"Keep a bladder diary and bring it to your next appointment."
That was the instruction. No templates. No examples. Just... keep a diary.
I walked out of that appointment and immediately Googled "bladder diary template." What I found was chaos.
Some said track every sip of water. Others wanted estimated volumes in milliliters—as if I carry a graduated cylinder into the bathroom with me. And all of them assumed I had the mental bandwidth to remember any of this while living with a bladder that was actively making my existence miserable.
I gave up three times.
I tried spreadsheets (too complicated). I tried generic health apps (too many clicks). I tried writing times on the back of a receipt (which I lost).
By the time my follow-up appointment arrived, I had a crumpled paper with inconsistent data and absolutely no patterns to show. My doctor looked at it and said: "Can you try again and come back in a month?"
Reader, I wanted to scream.
Why Traditional Bladder Diaries Fail
Here's the thing nobody tells you: medical templates are designed by people who don't need them.
They assume you're functioning at full capacity—alert, organized, unbothered by pain. They don't account for the reality of tracking while symptomatic, when you can barely remember your own name.
They also fail to capture what actually matters for conditions like interstitial cystitis (IC) or overactive bladder (OAB).
They ask for volume, but they ignore discomfort. They don't link your 3am bathroom trips to the fact that you barely slept. They give doctors isolated numbers. No story. No context. No patterns.
What Providers Actually Need
When I started building Penny, I went back to basics. I asked: What does a urologist actually want to see?
The answer was simpler than I expected:
- Frequency: How many times per day? How many at night? (The nocturia question is crucial for OAB.)
- Urgency: Were you managing, or were you running?
- Discomfort: Pain, pressure, burning?
- Patterns: Is this getting better or worse? Are there obvious triggers?
- Context: What was happening in your life?
Nobody needs milliliter measurements. They need the story.
How Penny's Bathroom Diary Works
I built the tool I needed—one that respects your brain fog.
When you log an event in Penny, it takes about 15 seconds. You tap clear options:
- Type: Urination or bowel movement (both matter for pelvic floor)

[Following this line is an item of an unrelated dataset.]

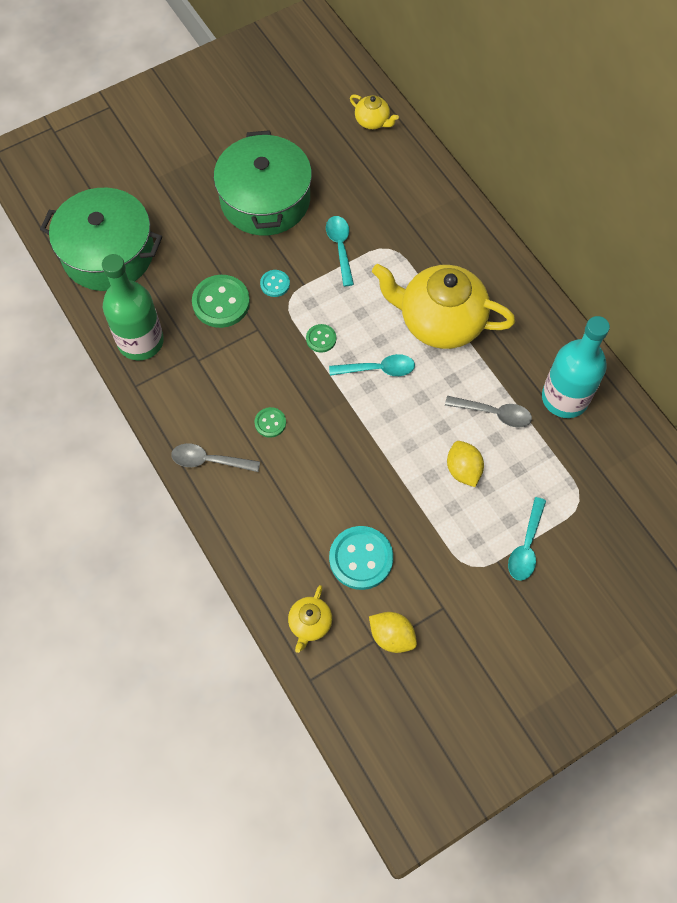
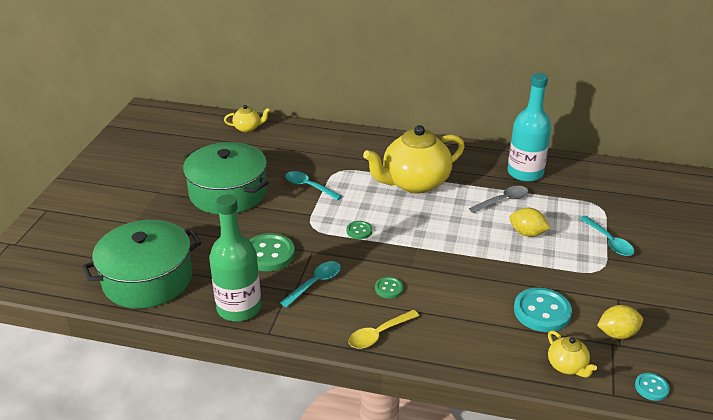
camera: 45 degrees left, 30 degrees down
grey spoon [171,443,260,472] -> yellow spoon [348,310,419,349]
turquoise button [260,270,290,297] -> turquoise button moved to [635,373,670,401]
turquoise spoon [329,354,415,376] -> turquoise spoon moved to [280,261,341,308]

- Timestamp: Auto-fills, adjust if needed
- Urgency: None to severe
- Volume/Completeness: Simple options, not measurements
- Discomfort: 0-5 scale
- Notes: Optional, for anything extra
That's it. No essay required.
Penny automatically calculates the stats that tell the story: total events per day, day vs. night breakdown, urgency percentages, average discomfort, peak times.
Changing the Conversation
Here's what changes when you walk into an appointment with real data:
Instead of: "I feel like I go to the bathroom a lot."
You say: "I'm averaging 14 bathroom events per day. 67% are moderate-to-severe urgency. My discomfort averages 3.2 out of 5, peaking between 2am and 5am."
That's not a complaint. That's evidence.
Providers have 15 minutes to understand months of your life. When you show up with organized data, you're not asking them to believe you. You're showing them proof.
You deserve a tool that meets you where you are—not one that makes you feel like a failure for not tracking "correctly."